- _Exercise description_:
Rewrite the lines below as a JSON list of strings, one string per line and blank lines omitted. Begin at the line that contains "family: Apiaceae" and stop after the line that contains "scientific name: Euphorbia peplus".

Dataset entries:

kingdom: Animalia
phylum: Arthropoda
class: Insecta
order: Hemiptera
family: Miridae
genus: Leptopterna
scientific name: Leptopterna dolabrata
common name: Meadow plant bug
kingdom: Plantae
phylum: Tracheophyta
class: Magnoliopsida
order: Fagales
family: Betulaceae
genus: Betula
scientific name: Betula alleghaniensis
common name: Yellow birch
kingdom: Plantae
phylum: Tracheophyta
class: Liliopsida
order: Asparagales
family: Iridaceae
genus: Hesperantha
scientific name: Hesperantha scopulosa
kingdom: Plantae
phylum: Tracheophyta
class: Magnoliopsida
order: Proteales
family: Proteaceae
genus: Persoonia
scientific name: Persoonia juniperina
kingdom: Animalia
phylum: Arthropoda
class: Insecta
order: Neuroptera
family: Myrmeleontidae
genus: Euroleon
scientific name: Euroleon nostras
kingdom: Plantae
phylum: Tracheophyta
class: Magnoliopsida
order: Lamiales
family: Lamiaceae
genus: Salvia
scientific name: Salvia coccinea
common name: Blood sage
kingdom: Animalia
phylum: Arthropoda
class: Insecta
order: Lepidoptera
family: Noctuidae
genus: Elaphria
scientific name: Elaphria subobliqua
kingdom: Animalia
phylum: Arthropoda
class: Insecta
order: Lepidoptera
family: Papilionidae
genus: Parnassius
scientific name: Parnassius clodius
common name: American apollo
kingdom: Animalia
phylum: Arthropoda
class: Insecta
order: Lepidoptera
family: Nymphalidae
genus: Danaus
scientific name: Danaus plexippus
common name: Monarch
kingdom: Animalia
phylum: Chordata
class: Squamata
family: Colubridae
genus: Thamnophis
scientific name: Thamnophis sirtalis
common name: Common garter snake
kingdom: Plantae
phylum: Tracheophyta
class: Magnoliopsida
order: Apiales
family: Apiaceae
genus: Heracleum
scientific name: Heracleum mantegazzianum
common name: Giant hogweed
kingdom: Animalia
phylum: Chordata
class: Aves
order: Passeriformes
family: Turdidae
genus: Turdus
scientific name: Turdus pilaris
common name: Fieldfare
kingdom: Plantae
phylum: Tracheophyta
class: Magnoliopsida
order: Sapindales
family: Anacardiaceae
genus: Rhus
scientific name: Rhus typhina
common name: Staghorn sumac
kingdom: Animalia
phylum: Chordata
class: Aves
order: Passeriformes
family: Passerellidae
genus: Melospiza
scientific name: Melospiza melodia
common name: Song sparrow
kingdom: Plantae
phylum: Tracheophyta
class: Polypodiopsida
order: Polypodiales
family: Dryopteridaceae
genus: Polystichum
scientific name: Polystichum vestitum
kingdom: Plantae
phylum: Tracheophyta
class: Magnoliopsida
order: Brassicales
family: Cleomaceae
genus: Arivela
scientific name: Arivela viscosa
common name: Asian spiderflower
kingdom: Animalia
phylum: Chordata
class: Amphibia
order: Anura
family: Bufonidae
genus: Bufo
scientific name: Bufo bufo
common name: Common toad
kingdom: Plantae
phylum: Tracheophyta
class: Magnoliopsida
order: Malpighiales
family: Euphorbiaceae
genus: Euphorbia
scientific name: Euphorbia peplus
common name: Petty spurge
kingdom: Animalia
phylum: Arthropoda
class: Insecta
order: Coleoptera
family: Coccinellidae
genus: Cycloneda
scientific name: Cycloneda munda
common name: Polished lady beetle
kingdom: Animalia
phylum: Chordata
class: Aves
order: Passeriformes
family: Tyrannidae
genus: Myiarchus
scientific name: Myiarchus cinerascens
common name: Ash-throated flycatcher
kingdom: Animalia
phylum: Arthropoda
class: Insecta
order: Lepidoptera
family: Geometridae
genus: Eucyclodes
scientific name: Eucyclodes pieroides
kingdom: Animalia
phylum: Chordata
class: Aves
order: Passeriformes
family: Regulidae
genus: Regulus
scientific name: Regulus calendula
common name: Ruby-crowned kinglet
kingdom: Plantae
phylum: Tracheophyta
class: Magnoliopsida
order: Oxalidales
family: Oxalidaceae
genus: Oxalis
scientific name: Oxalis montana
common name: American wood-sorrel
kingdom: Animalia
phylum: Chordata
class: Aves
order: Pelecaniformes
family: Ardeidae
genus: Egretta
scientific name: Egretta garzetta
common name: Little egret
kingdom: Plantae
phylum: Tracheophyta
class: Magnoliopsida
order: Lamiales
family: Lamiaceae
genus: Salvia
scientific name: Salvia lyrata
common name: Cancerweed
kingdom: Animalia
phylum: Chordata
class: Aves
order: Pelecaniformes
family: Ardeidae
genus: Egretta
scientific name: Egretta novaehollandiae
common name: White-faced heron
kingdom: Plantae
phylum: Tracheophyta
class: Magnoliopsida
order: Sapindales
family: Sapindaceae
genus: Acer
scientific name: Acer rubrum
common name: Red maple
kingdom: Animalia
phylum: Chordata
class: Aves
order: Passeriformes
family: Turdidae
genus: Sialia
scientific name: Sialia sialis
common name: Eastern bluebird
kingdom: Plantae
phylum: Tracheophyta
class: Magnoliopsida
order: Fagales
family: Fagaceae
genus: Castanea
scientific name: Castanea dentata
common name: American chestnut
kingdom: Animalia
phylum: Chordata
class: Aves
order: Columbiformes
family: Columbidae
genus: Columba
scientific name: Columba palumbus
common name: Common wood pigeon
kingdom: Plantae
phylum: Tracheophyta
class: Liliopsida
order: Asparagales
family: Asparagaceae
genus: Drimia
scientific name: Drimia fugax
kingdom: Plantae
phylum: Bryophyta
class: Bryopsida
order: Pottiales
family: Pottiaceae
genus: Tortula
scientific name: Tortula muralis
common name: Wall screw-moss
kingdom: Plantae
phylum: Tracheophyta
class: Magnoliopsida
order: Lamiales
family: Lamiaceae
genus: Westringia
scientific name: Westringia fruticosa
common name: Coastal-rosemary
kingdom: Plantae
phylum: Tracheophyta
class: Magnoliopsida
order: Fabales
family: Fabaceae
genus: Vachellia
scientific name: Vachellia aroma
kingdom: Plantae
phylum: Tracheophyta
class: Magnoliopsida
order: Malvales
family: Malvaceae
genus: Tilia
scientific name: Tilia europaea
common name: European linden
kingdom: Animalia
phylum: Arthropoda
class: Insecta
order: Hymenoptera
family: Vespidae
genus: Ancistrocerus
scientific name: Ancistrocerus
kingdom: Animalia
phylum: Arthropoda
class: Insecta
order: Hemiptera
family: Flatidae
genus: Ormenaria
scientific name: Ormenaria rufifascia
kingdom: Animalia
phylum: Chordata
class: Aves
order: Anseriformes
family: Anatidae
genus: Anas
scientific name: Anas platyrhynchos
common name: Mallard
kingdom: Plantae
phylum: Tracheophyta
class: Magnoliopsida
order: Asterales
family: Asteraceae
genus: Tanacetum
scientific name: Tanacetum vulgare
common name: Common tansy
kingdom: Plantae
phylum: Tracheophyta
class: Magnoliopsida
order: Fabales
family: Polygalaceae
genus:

- _Result of the task_:
[
  "family: Apiaceae",
  "genus: Heracleum",
  "scientific name: Heracleum mantegazzianum",
  "common name: Giant hogweed",
  "kingdom: Animalia",
  "phylum: Chordata",
  "class: Aves",
  "order: Passeriformes",
  "family: Turdidae",
  "genus: Turdus",
  "scientific name: Turdus pilaris",
  "common name: Fieldfare",
  "kingdom: Plantae",
  "phylum: Tracheophyta",
  "class: Magnoliopsida",
  "order: Sapindales",
  "family: Anacardiaceae",
  "genus: Rhus",
  "scientific name: Rhus typhina",
  "common name: Staghorn sumac",
  "kingdom: Animalia",
  "phylum: Chordata",
  "class: Aves",
  "order: Passeriformes",
  "family: Passerellidae",
  "genus: Melospiza",
  "scientific name: Melospiza melodia",
  "common name: Song sparrow",
  "kingdom: Plantae",
  "phylum: Tracheophyta",
  "class: Polypodiopsida",
  "order: Polypodiales",
  "family: Dryopteridaceae",
  "genus: Polystichum",
  "scientific name: Polystichum vestitum",
  "kingdom: Plantae",
  "phylum: Tracheophyta",
  "class: Magnoliopsida",
  "order: Brassicales",
  "family: Cleomaceae",
  "genus: Arivela",
  "scientific name: Arivela viscosa",
  "common name: Asian spiderflower",
  "kingdom: Animalia",
  "phylum: Chordata",
  "class: Amphibia",
  "order: Anura",
  "family: Bufonidae",
  "genus: Bufo",
  "scientific name: Bufo bufo",
  "common name: Common toad",
  "kingdom: Plantae",
  "phylum: Tracheophyta",
  "class: Magnoliopsida",
  "order: Malpighiales",
  "family: Euphorbiaceae",
  "genus: Euphorbia",
  "scientific name: Euphorbia peplus"
]